18. Lalor PF, Tucker ON, Szomstein S, Rosenthal RJ. Complicazioni dopo la gastrectomia a manica laparoscopica. Surg Obes Relat Dis 2008; 4(1):33-8.

19. Lakdawala MA, Bhasker A, Mulchandani D, et al. Confronto tra i risultati della sleeve gastrectomy laparoscopica e del bypass gastrico Roux-en-Y laparoscopico nella popolazione indiana: Uno studio retrospettivo di 1 anno. Obes Surg 2009.

20. Karamanakos SN, Vagenas K, Kalfarentzos F, Alexandrides TK. Perdita di peso, soppressione dell’appetito e cambiamenti nei livelli di grelina e peptide-Y a digiuno e postprandiale dopo bypass gastrico Roux-en-Y e sleeve gastrectomy: uno studio prospettico in doppio cieco. Ann Surg 2008; 247(3):401-7.

21. Peterli R, Wolnerhanssen B, Peters T, et al. Miglioramento del metabolismo del glucosio dopo la chirurgia bariatrica: confronto tra bypass gastrico Roux-en-Y laparoscopico e sleeve gastrectomy laparoscopico: uno studio prospettico randomizzato. Ann Surg 2009; 250(2):234-41.

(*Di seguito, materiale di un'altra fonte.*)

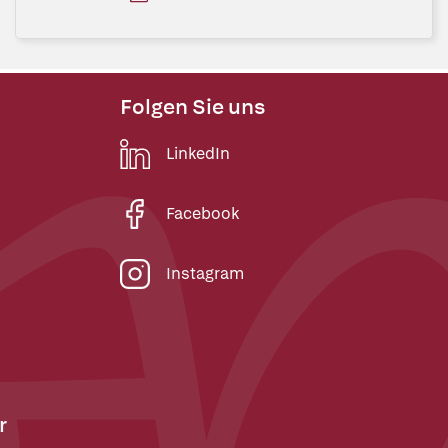
Folgen Sie uns
LinkedIn
Facebook
Instagram
r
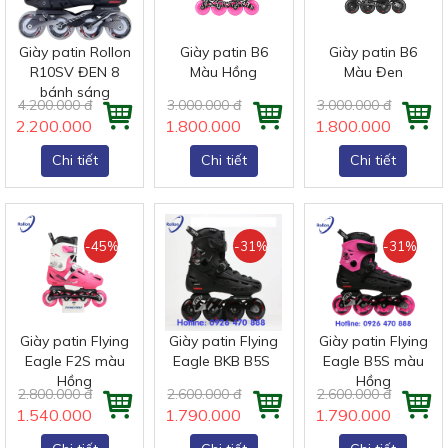
Giày patin Rollon
Giày patin B6
Giày patin B6
R10SV ĐEN 8
Màu Hồng
Màu Đen
bánh sáng
4.200.000 đ
3.000.000 đ
3.000.000 đ
2.200.000 đ
1.800.000 đ
1.800.000 đ
Chi tiết
Chi tiết
Chi tiết
-45%
-31%
-31%
Giày patin Flying
Giày patin Flying
Giày patin Flying
Eagle F2S màu
Eagle BKB B5S
Eagle B5S màu
Hồng
Hồng
2.800.000 đ
2.600.000 đ
2.600.000 đ
1.540.000 đ
1.790.000 đ
1.790.000 đ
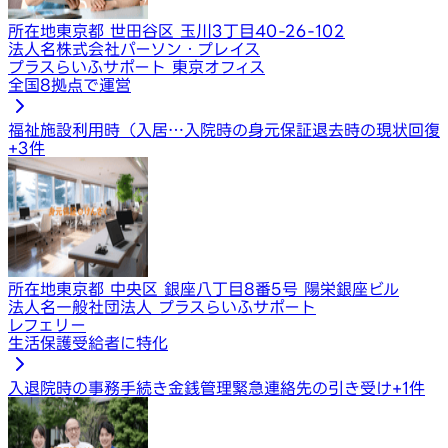
所在地
東京都 世田谷区 玉川3丁目40-26-102
法人名
株式会社パーソン・プレイス
プラスらいふサポート 東京オフィス
全国8拠点で運営
福祉施設利用時（入居…
入院時の身元保証
退去時の現状回復
+
3
件
所在地
東京都 中央区 銀座八丁目8番5号 陽栄銀座ビル
法人名
一般社団法人 プラスらいふサポート
レフェリー
生活保護受給者に特化
入退院時の事務手続き
金銭管理
緊急連絡先の引き受け
+
1
件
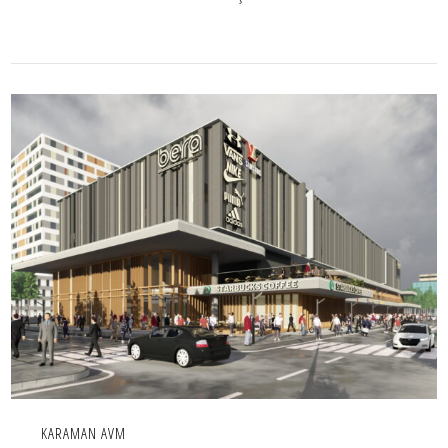
KARAMAN AVM
İÇ MEKAN,IC MEKAN,PROJE,TICARI
KARAMAN AVM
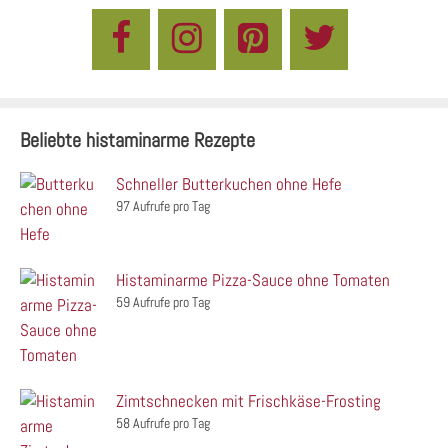
Beliebte histaminarme Rezepte
Schneller Butterkuchen ohne Hefe
97 Aufrufe pro Tag
Histaminarme Pizza-Sauce ohne Tomaten
59 Aufrufe pro Tag
Zimtschnecken mit Frischkäse-Frosting
58 Aufrufe pro Tag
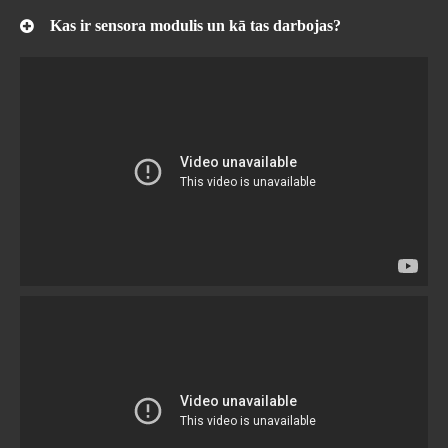
Kas ir sensora modulis un kā tas darbojas?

22. Nguyen NT, Wilson SE. Complicazioni della chirurgia antiobesità. Nat Clin Pract Gastroenterol Hepatol 2007; 4(3):138-47.

23. Himpens J, Dapri G, Cadiere GB. Uno studio prospettico randomizzato tra il bendaggio gastrico laparoscopico e la sleeve gastrectomy isolata: risultati dopo 1 e 3 anni. Obes Surg 2006; 16(11):1450-6.

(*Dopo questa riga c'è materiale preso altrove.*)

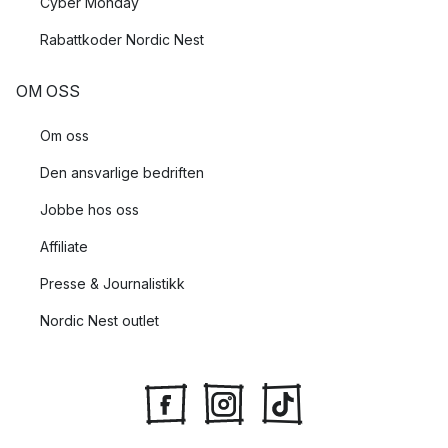
Cyber Monday
Rabattkoder Nordic Nest
OM OSS
Om oss
Den ansvarlige bedriften
Jobbe hos oss
Affiliate
Presse & Journalistikk
Nordic Nest outlet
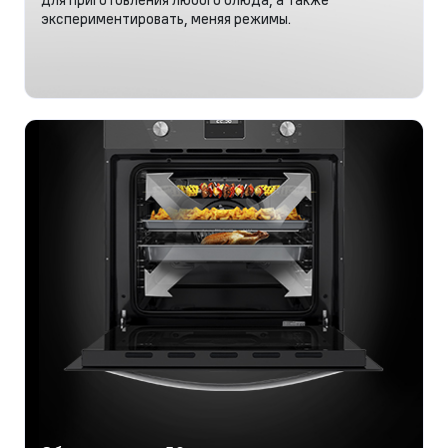
экспериментировать, меняя режимы.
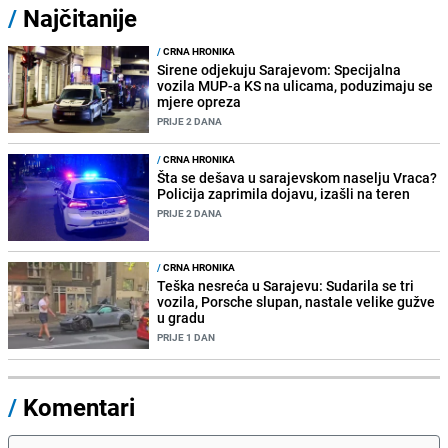
/
Najčitanije
/
CRNA HRONIKA
Sirene odjekuju Sarajevom: Specijalna
vozila MUP-a KS na ulicama, poduzimaju se
mjere opreza
PRIJE 2 DANA
/
CRNA HRONIKA
Šta se dešava u sarajevskom naselju Vraca?
Policija zaprimila dojavu, izašli na teren
PRIJE 2 DANA
/
CRNA HRONIKA
Teška nesreća u Sarajevu: Sudarila se tri
vozila, Porsche slupan, nastale velike gužve
u gradu
PRIJE 1 DAN
/
Komentari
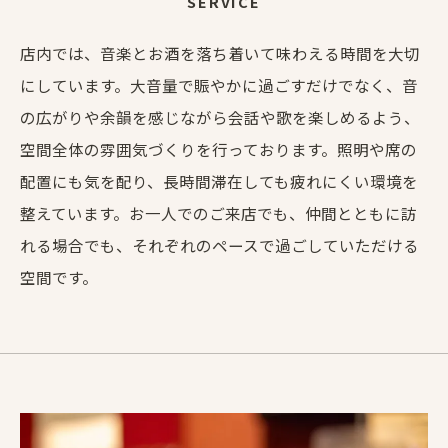
SERVICE
店内では、音楽とお酒を落ち着いて味わえる時間を大切
にしています。大音量で賑やかに過ごすだけでなく、音
の広がりや余韻を感じながら会話や歌を楽しめるよう、
空間全体の雰囲気づくりを行っております。照明や席の
配置にも気を配り、長時間滞在しても疲れにくい環境を
整えています。お一人でのご来店でも、仲間とともに訪
れる場合でも、それぞれのペースで過ごしていただける
空間です。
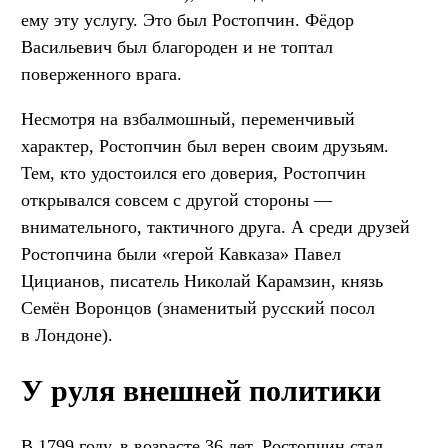
ему эту услугу. Это был Ростопчин. Фёдор
Васильевич был благороден и не топтал
поверженного врага.
Несмотря на взбалмошный, переменчивый
характер, Ростопчин был верен своим друзьям.
Тем, кто удостоился его доверия, Ростопчин
открывался совсем с другой стороны —
внимательного, тактичного друга. А среди друзей
Ростопчина были «герой Кавказа» Павел
Цицианов, писатель Николай Карамзин, князь
Семён Воронцов (знаменитый русский посол
в Лондоне).
У руля внешней политики
В 1799 году, в возрасте 36 лет, Ростопчин стал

24. Roa PE, Kaidar-Person O, Pinto D, et al. sleeve gastrectomy laparoscopico come trattamento per l’obesità patologica: tecnica e risultati a breve termine. Obes Surg 2006; 16(10):1323-6.

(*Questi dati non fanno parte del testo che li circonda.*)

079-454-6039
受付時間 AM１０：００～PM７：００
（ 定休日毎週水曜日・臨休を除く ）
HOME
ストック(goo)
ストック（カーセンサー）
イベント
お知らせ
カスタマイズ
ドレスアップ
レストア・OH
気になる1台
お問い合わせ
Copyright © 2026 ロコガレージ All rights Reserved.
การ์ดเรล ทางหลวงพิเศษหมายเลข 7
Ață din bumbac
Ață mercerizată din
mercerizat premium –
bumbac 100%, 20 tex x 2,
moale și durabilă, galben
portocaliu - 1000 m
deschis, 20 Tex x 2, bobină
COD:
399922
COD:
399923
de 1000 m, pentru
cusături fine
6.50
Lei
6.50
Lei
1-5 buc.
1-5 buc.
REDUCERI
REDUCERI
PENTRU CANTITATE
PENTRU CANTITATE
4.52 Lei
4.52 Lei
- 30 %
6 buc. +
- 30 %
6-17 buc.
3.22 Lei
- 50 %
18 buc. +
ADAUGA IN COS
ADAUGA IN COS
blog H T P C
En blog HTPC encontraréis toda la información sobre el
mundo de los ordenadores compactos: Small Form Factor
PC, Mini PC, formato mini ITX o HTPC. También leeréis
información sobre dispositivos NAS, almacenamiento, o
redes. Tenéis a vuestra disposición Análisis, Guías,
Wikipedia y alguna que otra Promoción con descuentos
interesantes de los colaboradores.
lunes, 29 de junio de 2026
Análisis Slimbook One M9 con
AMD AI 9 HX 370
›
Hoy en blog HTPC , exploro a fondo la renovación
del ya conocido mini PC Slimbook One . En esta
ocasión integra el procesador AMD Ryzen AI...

25. Parikh M, Gagner M, Heacock L, et al. sleeve gastrectomy laparoscopico: la dimensione del bougie influenza la %EWL media? Risultati a breve termine. Surg Obes Relat Dis 2008; 4(4):528-33.

Post Views: 20,611

Lascia un commento

Il tuo indirizzo email non sarà pubblicato.